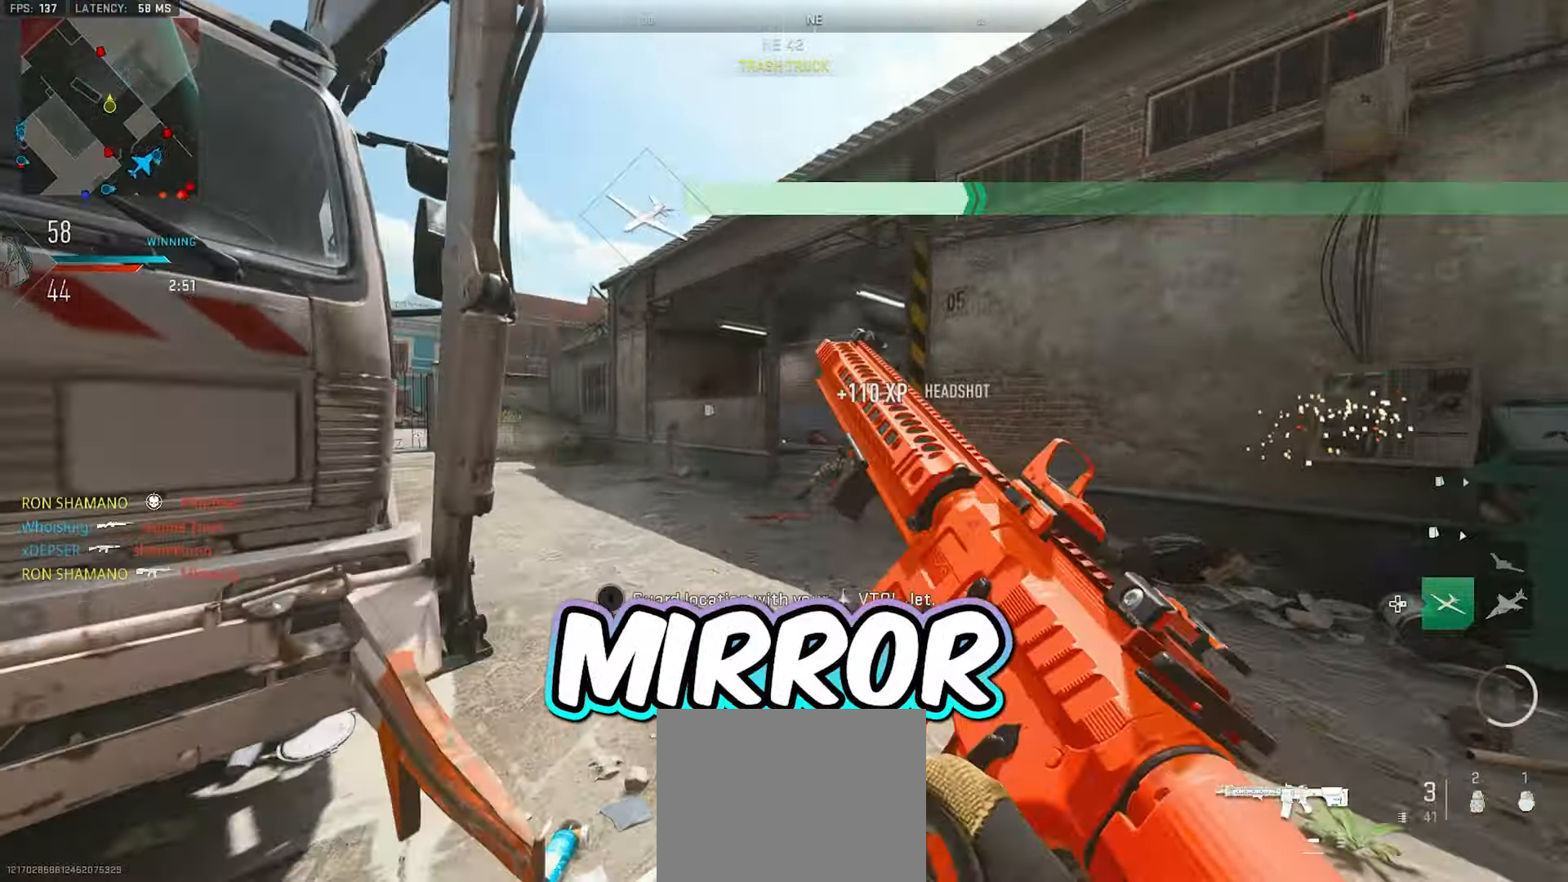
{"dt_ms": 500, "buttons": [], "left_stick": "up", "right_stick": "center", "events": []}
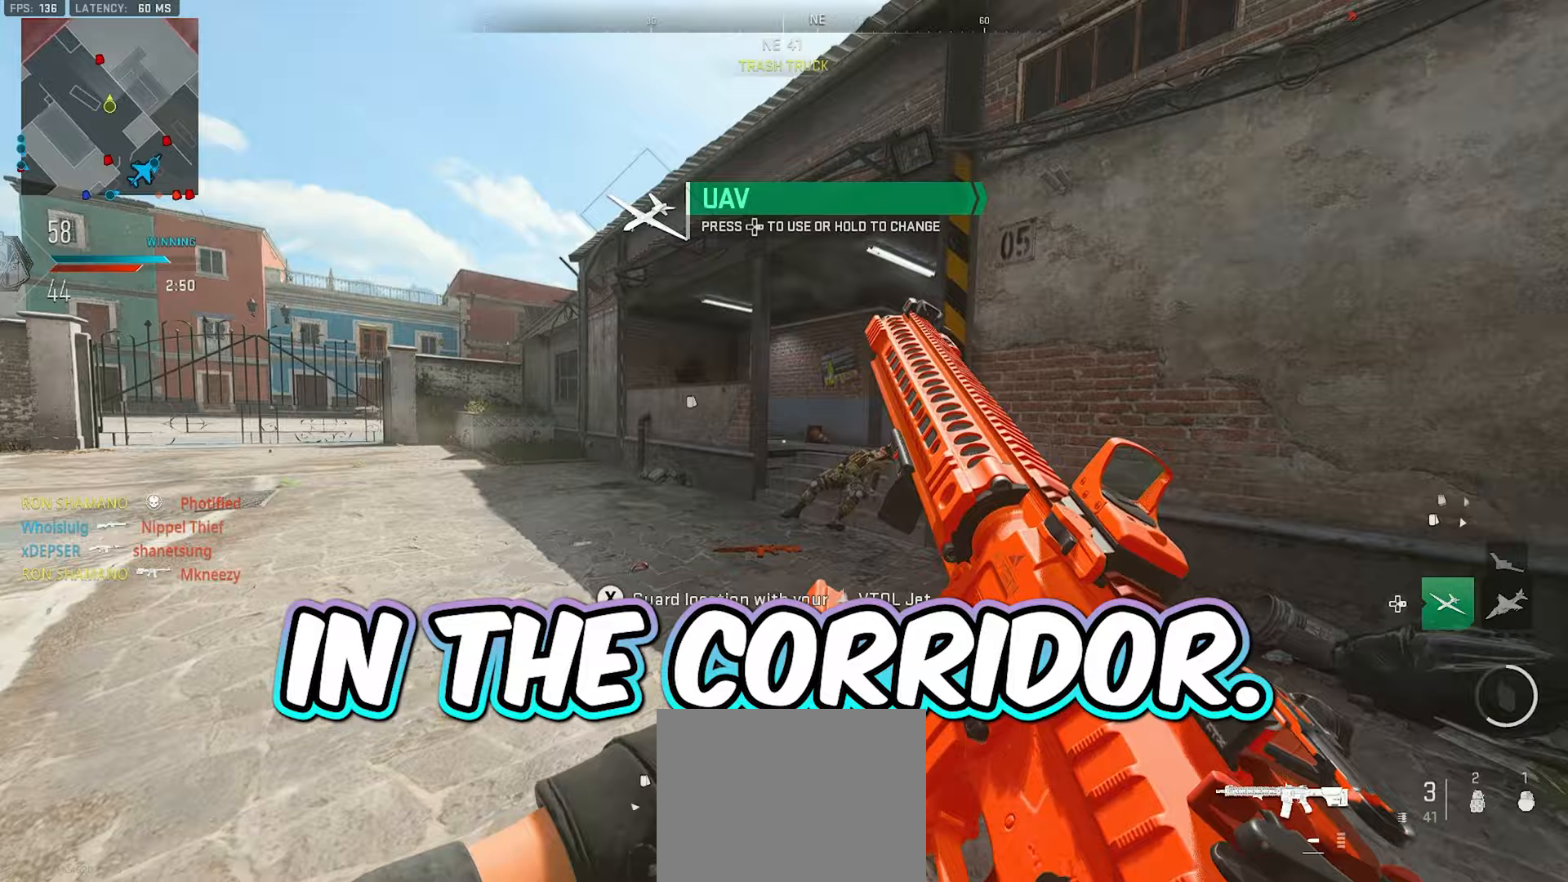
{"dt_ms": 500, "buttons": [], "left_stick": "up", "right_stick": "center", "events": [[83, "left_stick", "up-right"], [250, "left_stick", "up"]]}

...

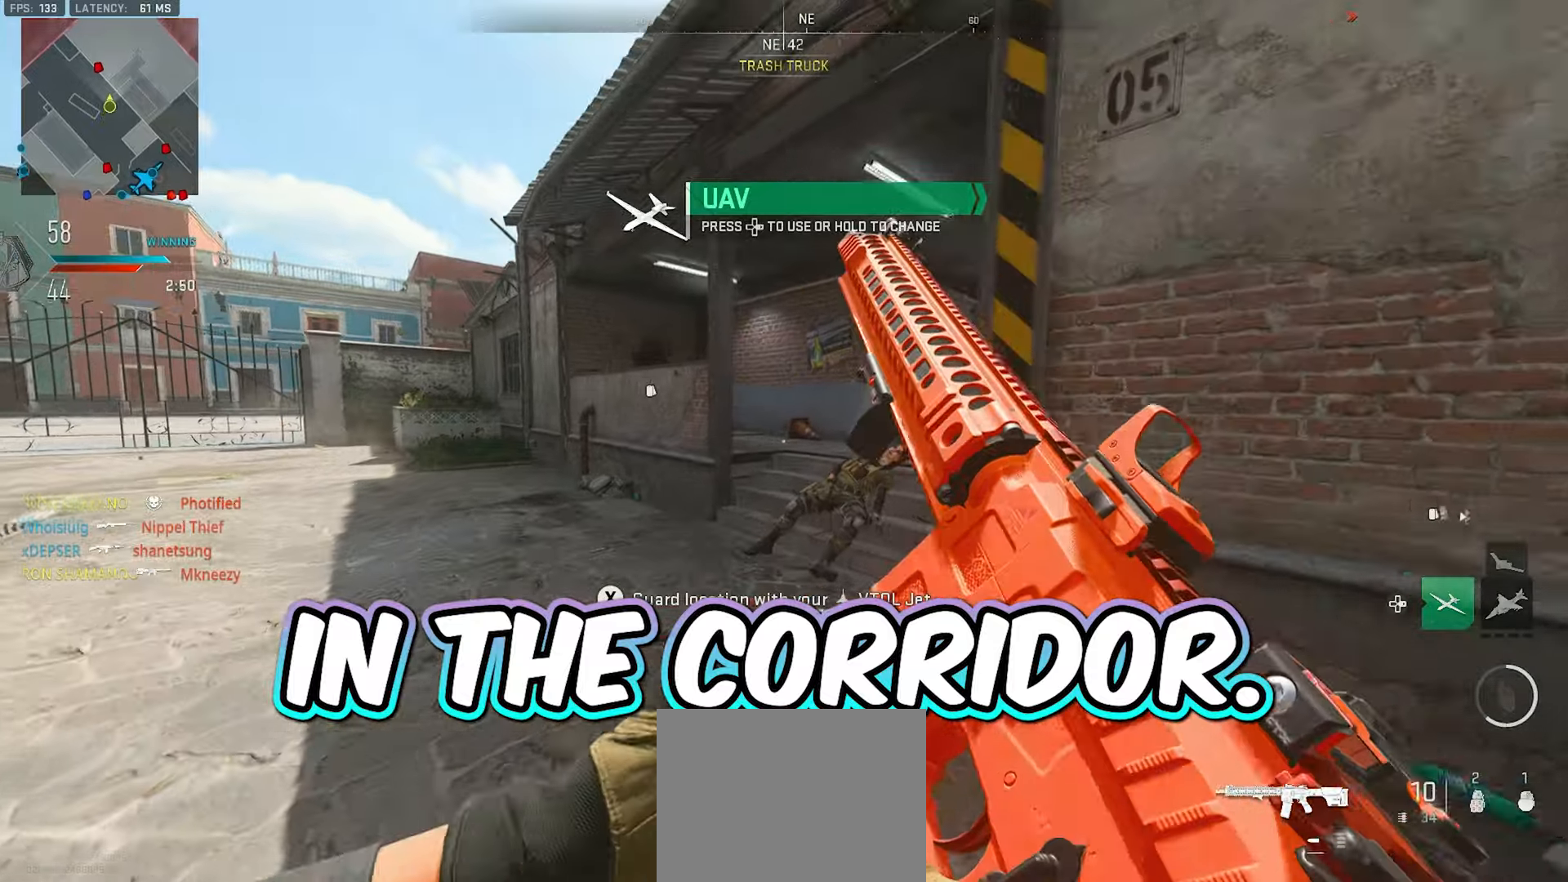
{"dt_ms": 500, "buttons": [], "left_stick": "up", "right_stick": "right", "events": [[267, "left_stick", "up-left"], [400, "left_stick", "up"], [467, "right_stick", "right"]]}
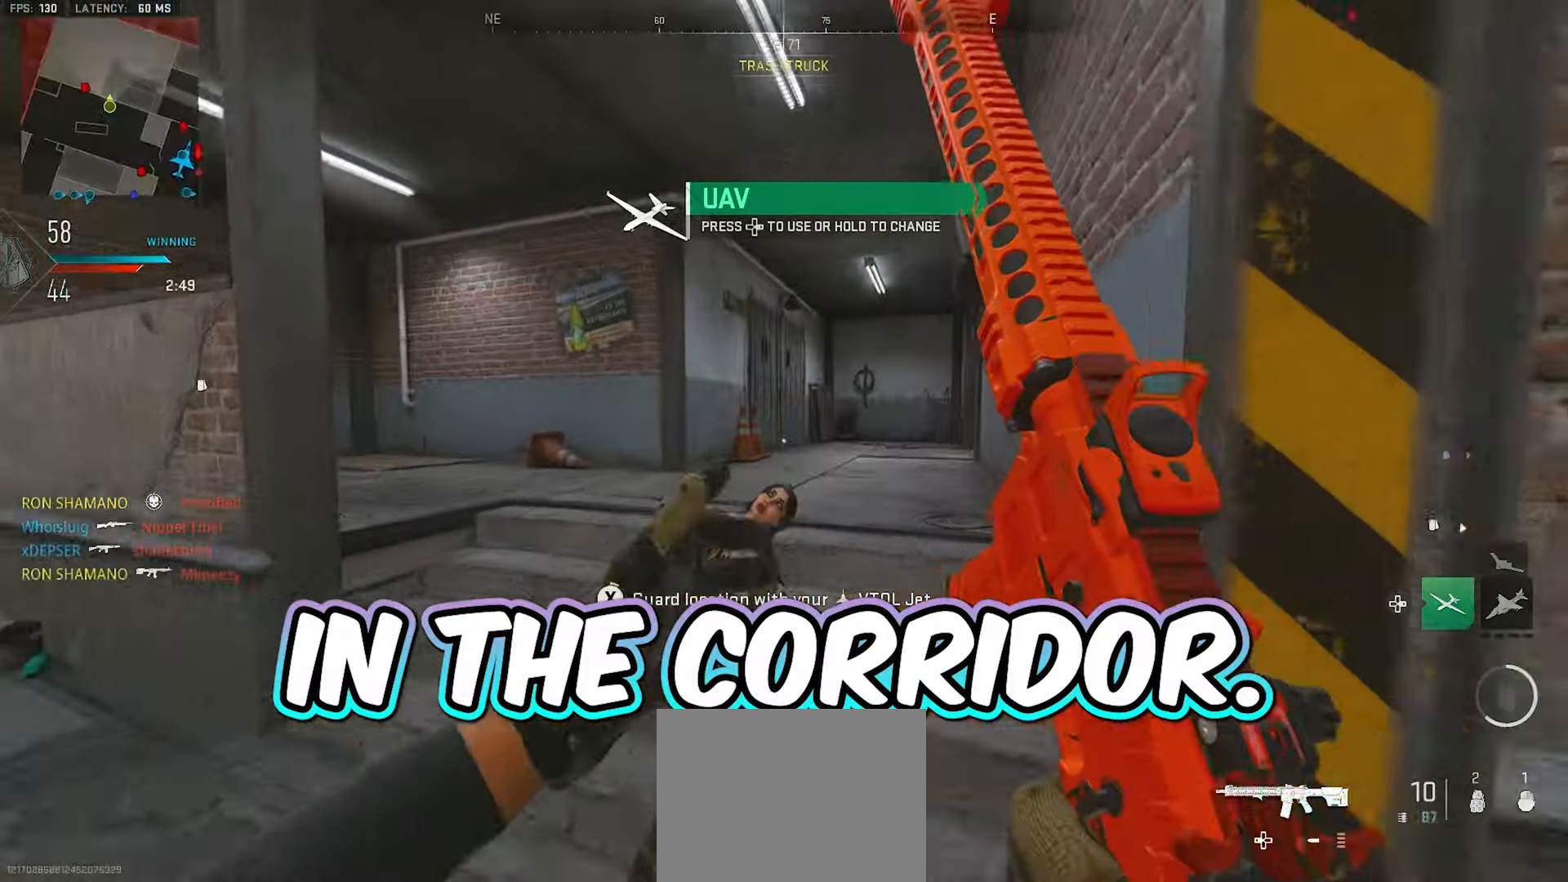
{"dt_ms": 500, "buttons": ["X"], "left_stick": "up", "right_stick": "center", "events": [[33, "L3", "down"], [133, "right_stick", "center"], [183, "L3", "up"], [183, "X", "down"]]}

...

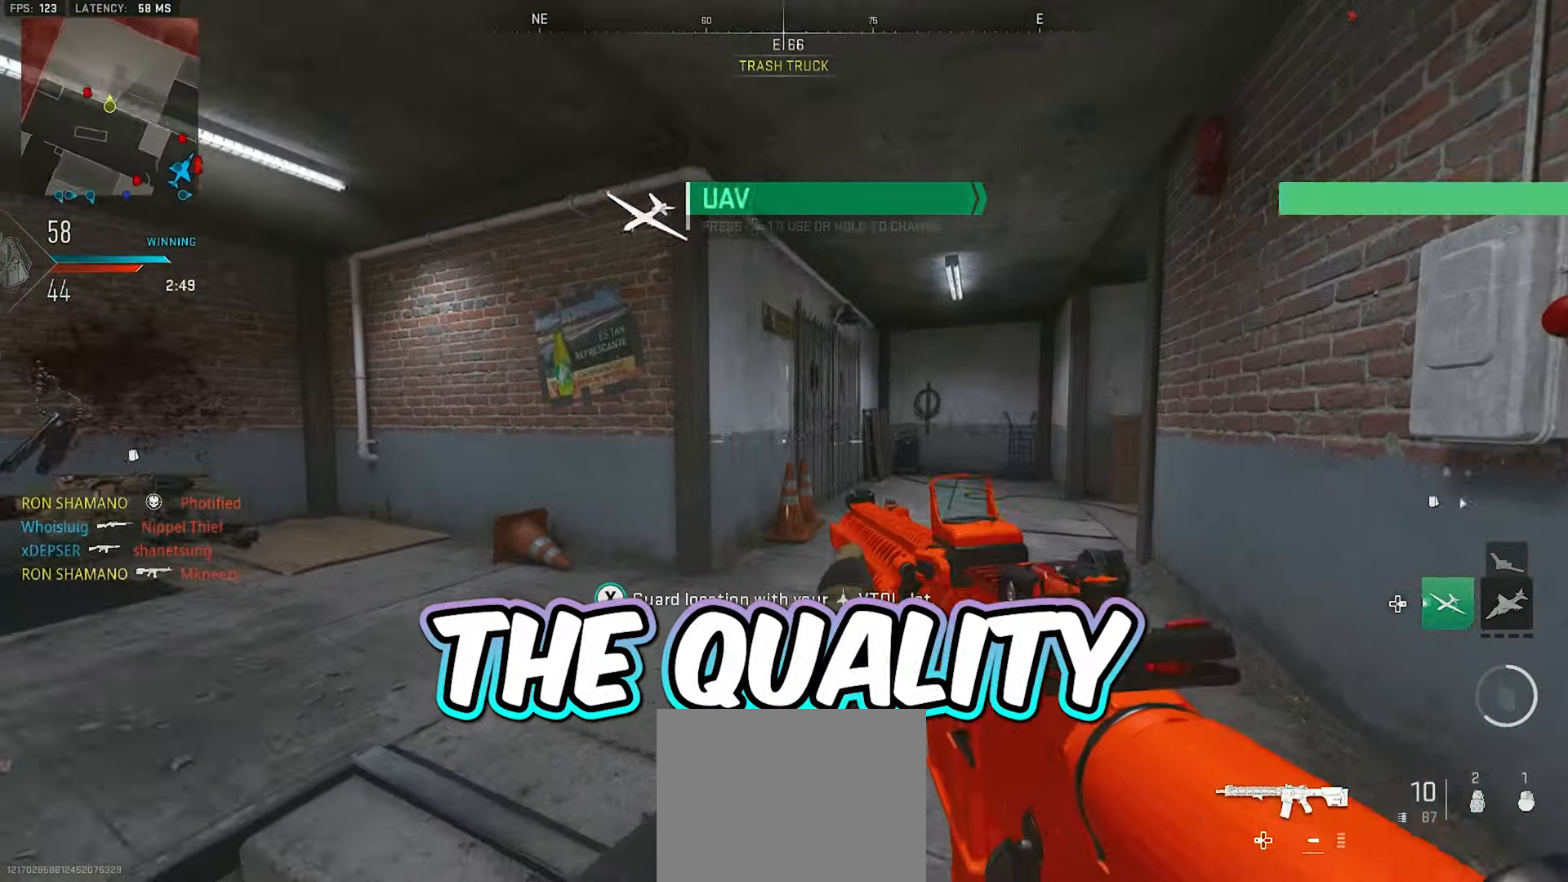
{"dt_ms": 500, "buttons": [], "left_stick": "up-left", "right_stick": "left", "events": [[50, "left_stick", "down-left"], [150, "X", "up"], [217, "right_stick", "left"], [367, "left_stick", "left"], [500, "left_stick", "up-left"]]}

_Work to complete_:
Return the lines above that include the string "down".

_Expected output_:
{"dt_ms": 500, "buttons": ["X"], "left_stick": "up", "right_stick": "center", "events": [[33, "L3", "down"], [133, "right_stick", "center"], [183, "L3", "up"], [183, "X", "down"]]}
{"dt_ms": 500, "buttons": [], "left_stick": "up-left", "right_stick": "left", "events": [[50, "left_stick", "down-left"], [150, "X", "up"], [217, "right_stick", "left"], [367, "left_stick", "left"], [500, "left_stick", "up-left"]]}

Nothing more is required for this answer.